APPEAL from the Circuit Court of Cook County; the Hon. HARRY
C. COMERFORD, Judge, presiding.
MR. JUSTICE MCGLOON DELIVERED THE OPINION OF THE COURT:
Rehearing denied August 10, 1977.
Plaintiffs filed a petition to contest the validity of a local referendum election held in their precinct. (Ill. Rev. Stat. 1973, ch. 43, par. 182; ch. 46, par. 23-20.) The circuit court granted defendant Marcin's motion to strike and dismiss the petition, and plaintiffs appeal. The plaintiffs' sole argument on appeal is that a petition challenging an election on the grounds of illegal electioneering within 100 feet of the polling place states sufficient grounds upon which the election may be declared void.
The record discloses the following facts pertinent to this appeal. On April 1, 1975, the voters of the 33rd precinct of the 21st ward of the City of Chicago passed on the question of whether the sale of alcoholic liquor should be prohibited, pursuant to the provisions of article IX of the Liquor Control Act. (Ill. Rev. Stat. 1973, ch. 43, pars. 166-182.) The results of the election were 115 for prohibition and 101 against. Plaintiffs contested the election by filing a petition asking that the election be declared null and void, alleging, inter alia, that illegal electioneering within 100 feet of the polling place unduly influenced certain voters causing them to be coerced into voting in favor of the proposition. Electioneering within 100 feet of a polling place is prohibited by section 17-29 of the Election Code. Ill. Rev. Stat. 1973, ch. 46, par. 17-29.
• 1-3 Many statutory provisions governing elections are directory, and not mandatory. A pleading in an election contest that alleges violation of a directory requirement without alleging that the deviation was fraudulent, is subject to dismissal. (Cummings v. Marcin (1973), 16 Ill. App.3d 18, 305 N.E.2d 606.) In the instant case, defendant Marcin argues that the provision prohibiting electioneering within 100 feet of a polling place is directory, so that plaintiffs' complaint was properly dismissed by the trial court. The issue for our consideration, therefore, is whether section 17-29 of the Election Code is mandatory or directory. This section states:
"No judge of election, challenger, or other person shall, at any primary or election, do any electioneering or soliciting of votes or engage in any political discussion within any polling place or within 100 feet of any polling place; no person shall interrupt, hinder or oppose any voter while approaching within 100 feet of any polling place for the purpose of voting. Judges of election shall enforce the provisions of this Section."

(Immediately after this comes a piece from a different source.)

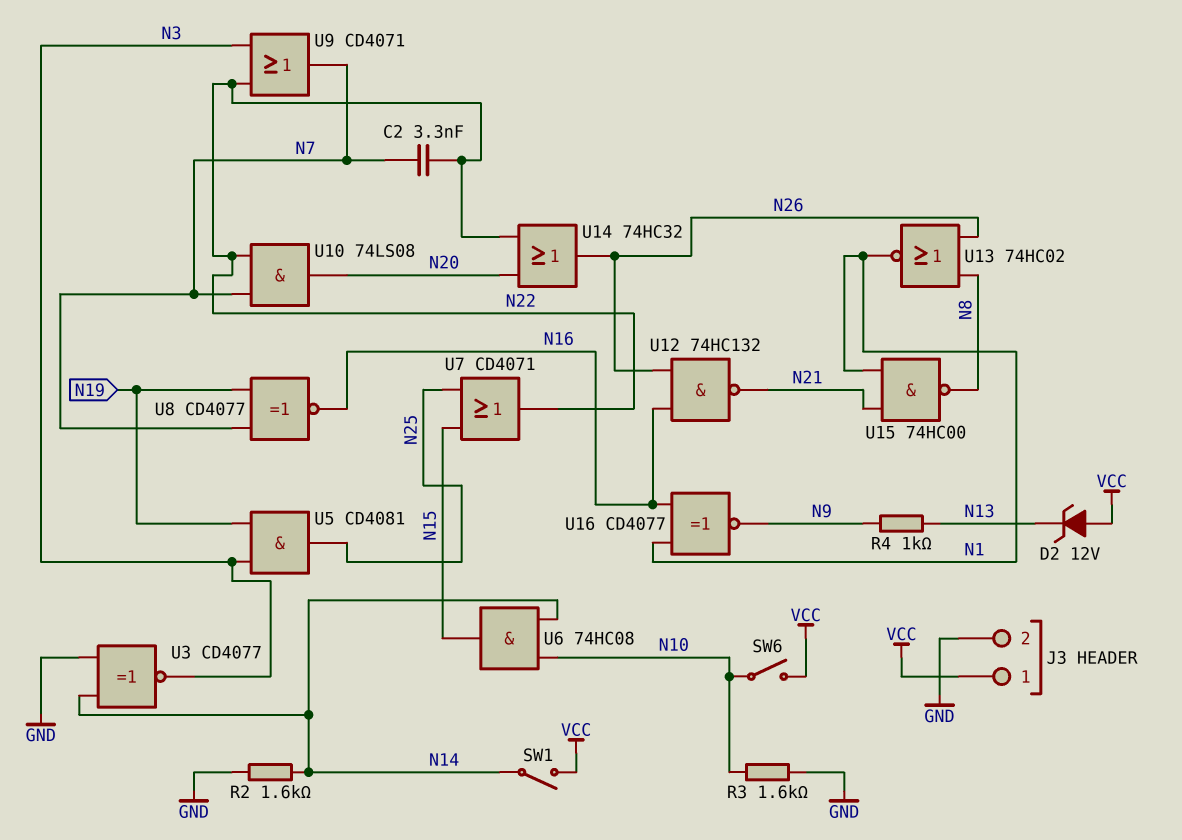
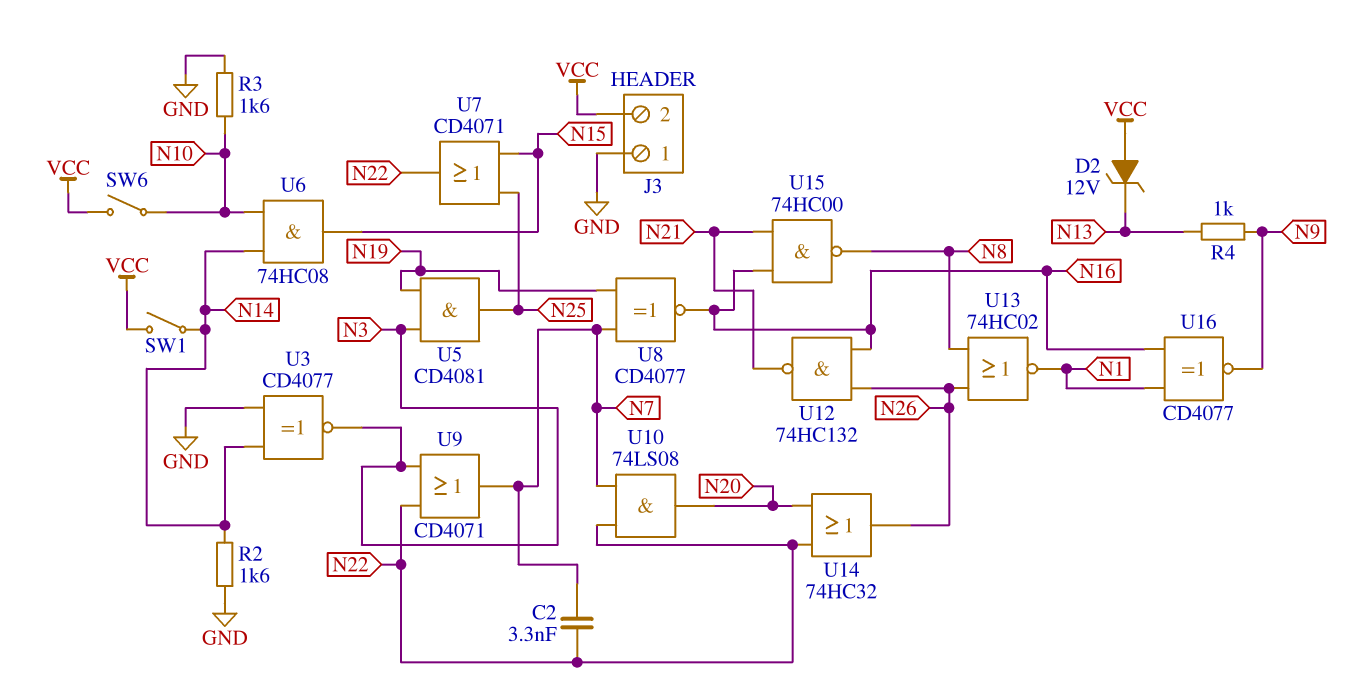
J3 pin 1: VCC -> GND
J3 pin 2: GND -> VCC
U15: NAND 74HC00 (in N1, in N21, out N8) -> NAND 74HC00 (in N16, in N21, out N8)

As outlined in Gann v. Harrisburg Community Unit School District (1966), 73 Ill. App.2d 103, 218 N.E.2d 833, the determination of whether a provision of the Election Code is mandatory or directory has depended upon: (1) whether the statutory scheme expressly or impliedly provides that the failure to follow the provision shall render an election void; (2) whether the failure interfered in any way with the result of the election; (3) whether any person legally entitled to vote was not permitted to do so; (4) whether any person voted who was not a resident of the territory sought to be organized; (5) whether the polling place was chosen for any improper motive; and (6) whether any fraud occurred in or as a result of the selection of the polling place. "Generally, `statutory provisions regulating the conduct of an election are deemed directory after an election in which no improper voting has occurred.'" (73 Ill. App.2d 103, 107, 218 N.E.2d 833, 836.) See also People ex rel. Meyer v. Kerner (1966), 35 Ill.2d 33, 219 N.E.2d 617.
• 4 In our opinion, the anti-electioneering provisions of section 17-29 are directory, and not mandatory. The statute prescribes that election judges should enforce its provisions. We understand the statute to mean that any instances of unlawful electioneering should be dealt with immediately as they occur, to ensure a proper election, rather than by the self-defeating means of waiting until the results are tabulated and then raising the objection in a petition to void the election. Since the instant petition does not allege the violation of a mandatory provision of the Election Code, or a fraudulent deviation from a directory provision, plaintiffs' petition was properly dismissed.
For the above-mentioned reasons, the order of the circuit court of Cook County allowing defendant Marcin's motion to strike and dismiss plaintiffs' petition is affirmed.
GOLDBERG, P.J., and O'CONNOR, J., concur.